There's another way to make something that looks like a concatenated vector, and that's with a wrapper container which works like a deque, and provides a unified iterator and operator[] over them. I don't know if the point cloud library is flexible enough to work with this, though. (Jamin's suggestion is essentially to use something like this instead of the vector, and Zan's is roughly what I had in mind).
No, you can't concatenate two vectors by a simple link, you actually have to copy them.
However! If you implement move-semantics in your element type, you'd probably get significant speed gains, depending on what your element contains. This won't help if your elements don't contain any non-trivial types.
Further, if you have your vector reserve way in advance the memory needed, then that'd also help speed things up by not requiring a resize (which would cause an undesired huge new allocation, possibly having to defragment at that memory size, and then a huge memcpy).
Barring that, you might want to create some kind of mix between linked-lists and vectors, with each 'element' of the list being a vector with 10k elements, so you only need to jump list links once every 10k elements, but it allows you to dynamically grow much easier, and make your concatenation breeze.
std::list<std::vector<element>> forIllustrationOnly; //Just roll your own custom type.
index = 52403;
listIndex = index % 1000
vectorIndex = index / 1000
forIllustrationOnly[listIndex][vectorIndex] = still fairly fast lookups
forIllustrationOnly[listIndex].push_back(vector-of-points) = much faster appending and removing of blocks of points.
You will not get this scaling behaviour with a vector, because with a vector, you do not get around the copying.

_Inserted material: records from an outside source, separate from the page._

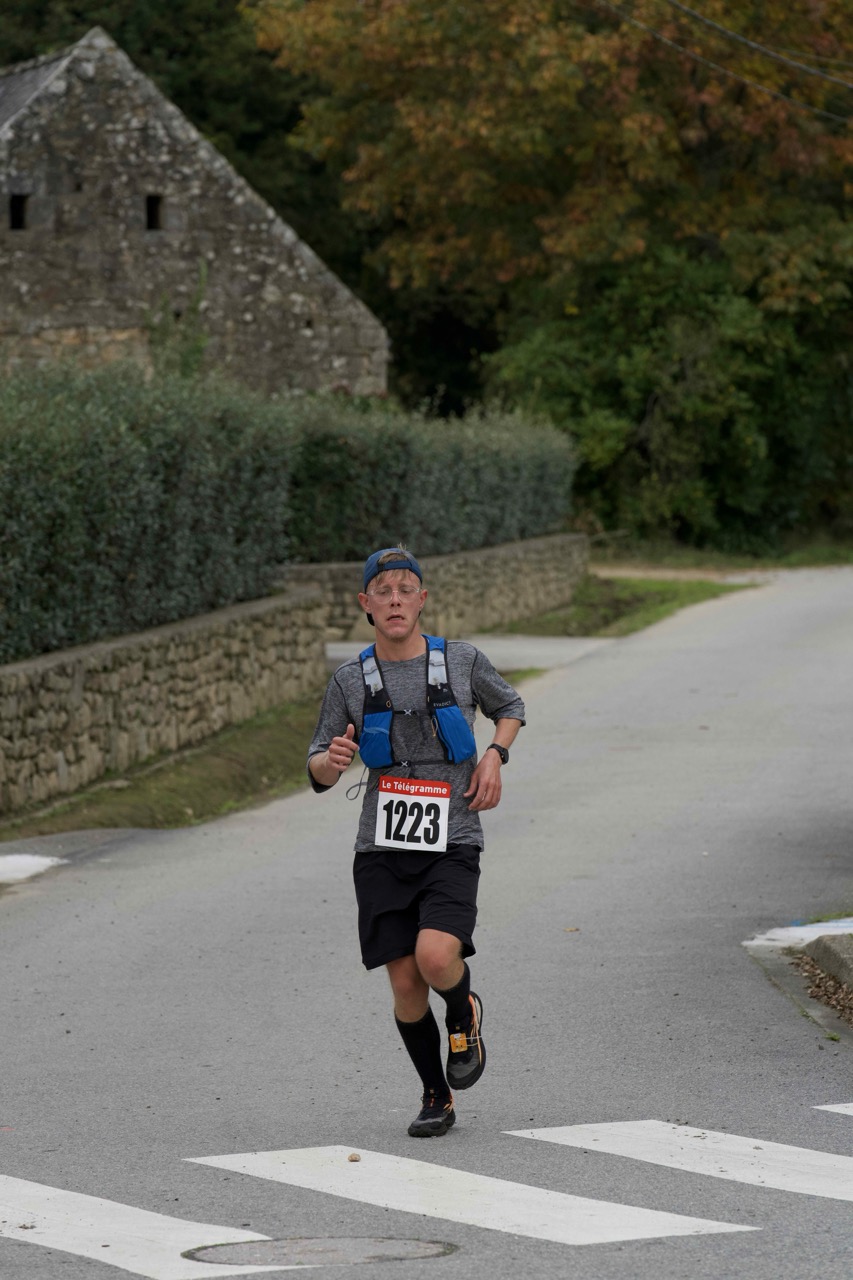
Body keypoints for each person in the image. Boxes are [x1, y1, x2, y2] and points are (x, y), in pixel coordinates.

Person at [307, 546, 525, 1137]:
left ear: (422, 599)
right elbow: (318, 767)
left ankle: (462, 1009)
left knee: (434, 957)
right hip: (381, 848)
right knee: (405, 985)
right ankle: (436, 1095)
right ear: (366, 604)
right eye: (383, 591)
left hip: (453, 836)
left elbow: (510, 705)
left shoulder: (460, 661)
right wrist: (332, 760)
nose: (395, 600)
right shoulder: (349, 680)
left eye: (406, 589)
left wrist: (495, 755)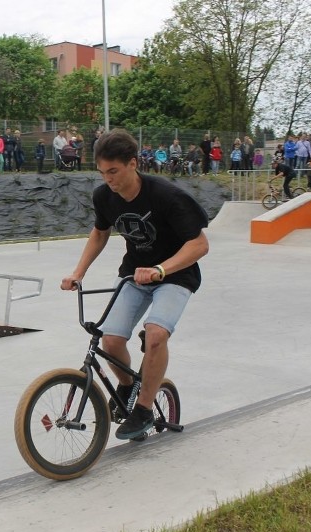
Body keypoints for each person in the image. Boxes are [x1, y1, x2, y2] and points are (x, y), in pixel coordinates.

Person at [60, 129, 209, 440]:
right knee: (111, 341)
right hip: (134, 274)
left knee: (155, 335)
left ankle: (143, 410)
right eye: (102, 173)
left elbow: (198, 245)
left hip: (176, 274)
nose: (109, 180)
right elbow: (100, 233)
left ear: (132, 163)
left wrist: (160, 269)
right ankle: (129, 390)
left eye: (113, 171)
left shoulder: (165, 195)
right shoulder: (104, 196)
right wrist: (78, 272)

And you can not copy an arbitrary amount of data in fixed time.
I do not know PointCloud, but if you can use other list types, e.g. a linked list, this behaviour is well possible. You might find a linked list implementation which works in your environment, and which can simply stick the second list to the end of the first list, as you imagined.
Take a look at Boost range joint at http://www.boost.org/doc/libs/1_54_0/libs/range/doc/html/range/reference/utilities/join.html
This will take 2 ranges and join them. Say you have vector1 and vector 2.
You should be able to write
auto combined = join(vector1,vector2).
Then you can use combined with algorithms, etc as needed.
No O(1) copy for vector, ever, but, you should check:
Is the element type trivially copyable? (aka memcpy)
Iff, is my vector implementation leveraging this fact, or is it stupidly looping over all 300k elements executing a trivial assignment (or worse, copy-ctor-call) for each element?
What I have seen is that, while both memcpyas well as an assignment-for-loop have O(n) complexity, a solution leveraging memcpy can be much, much faster.
So, the problem might be that the vector implementation is suboptimal for trivial types.